Sylvain Grandserre : Droit de réponses : lettres d’un jeune maître d’école (Editions Hachette Juin 2007)

Réponse à celui qui ne voit plus que ce qu’il croit.

Je m’interroge maintenant sur les raisons qui rendent certains d’entre vous si virulents à l’égard de la pédagogie. (…)

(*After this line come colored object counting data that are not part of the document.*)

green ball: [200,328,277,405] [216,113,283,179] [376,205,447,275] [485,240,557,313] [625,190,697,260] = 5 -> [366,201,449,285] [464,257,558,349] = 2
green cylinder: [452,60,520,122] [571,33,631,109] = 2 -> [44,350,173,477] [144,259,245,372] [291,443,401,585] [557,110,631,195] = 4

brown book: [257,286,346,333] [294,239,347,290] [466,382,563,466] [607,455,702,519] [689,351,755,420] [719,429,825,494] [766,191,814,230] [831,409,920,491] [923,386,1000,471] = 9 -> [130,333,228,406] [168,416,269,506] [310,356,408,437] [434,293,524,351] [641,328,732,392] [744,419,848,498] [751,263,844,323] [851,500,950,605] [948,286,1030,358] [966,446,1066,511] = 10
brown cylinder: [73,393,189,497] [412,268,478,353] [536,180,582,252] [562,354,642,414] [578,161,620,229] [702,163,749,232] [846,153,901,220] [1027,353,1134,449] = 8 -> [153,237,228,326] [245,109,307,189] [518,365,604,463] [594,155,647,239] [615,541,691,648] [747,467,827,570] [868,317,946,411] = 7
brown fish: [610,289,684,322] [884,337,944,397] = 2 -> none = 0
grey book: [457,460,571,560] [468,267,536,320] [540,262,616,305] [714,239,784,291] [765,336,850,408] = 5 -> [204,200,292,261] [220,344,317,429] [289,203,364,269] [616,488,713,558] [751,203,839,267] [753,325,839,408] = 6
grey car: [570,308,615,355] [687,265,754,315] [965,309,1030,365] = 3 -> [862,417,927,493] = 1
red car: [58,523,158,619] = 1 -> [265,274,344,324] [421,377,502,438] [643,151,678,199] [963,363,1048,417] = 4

Quand vous affirmez que les maîtres des classes françaises se soumettraient aux caprices d'enfants gâtés, je ne vous demande plus qu'une chose : des preuves !
Car, franchement, de quoi parlez-vous ? Ces dérives que vous croyez deviner derrière des pratiques innovantes, où sont-elles ? Quand les avez-vous vues ? Qui donc agirait de la sorte ?
Votre ressenti fantasmé n'a décidément rien à voir avec la réalité.
Par ailleurs, ce que vous détestez dans la pédagogie, c'est qu'elle réclame souplesse et adaptation. Elle donne à l'enseignant une part de responsabilité nouvelle qui lui interdit la tentation d’une totale innocence lors de l'échec dans un apprentissage. Ceci peut être bien vécu si on l'estime comme une valorisation de notre rôle, mais peut aussi être perçu comme une nouvelle culpabilisation, nous désignant à l'avance comme seuls responsables de la non-réussite d'un processus aussi complexe que celui d'apprendre.
La pédagogie dit aussi que rien n'est jamais fini, que jamais tout n'a été tenté. Elle invite encore et toujours à analyser, à chercher des solutions au moment même où nous frappent le découragement et le fatalisme. Tel l'entraîneur au bord du terrain, de la piste ou du ring, elle nous dirait: « Courage, tu peux gagner ce match, cette course ou ce combat! » Et nous, aveuglés par l'effort, sommes tentés de lui répondre: « Facile à dire, c'est pas toi qui souffres! »...
Ce n'est pas pour rien que la pédagogie est souvent un sujet tabou en salle de professeurs. Difficile d'échanger sur la façon de faire. Car dire comment on procède, c'est aussi se révéler, c'est très vite mettre au grand jour qui l'on est, ce en quoi on croit, quelles sont nos normes et nos exigences. Le climat d'un établissement scolaire assure rarement la sécurité permettant d'accéder à une telle intimité.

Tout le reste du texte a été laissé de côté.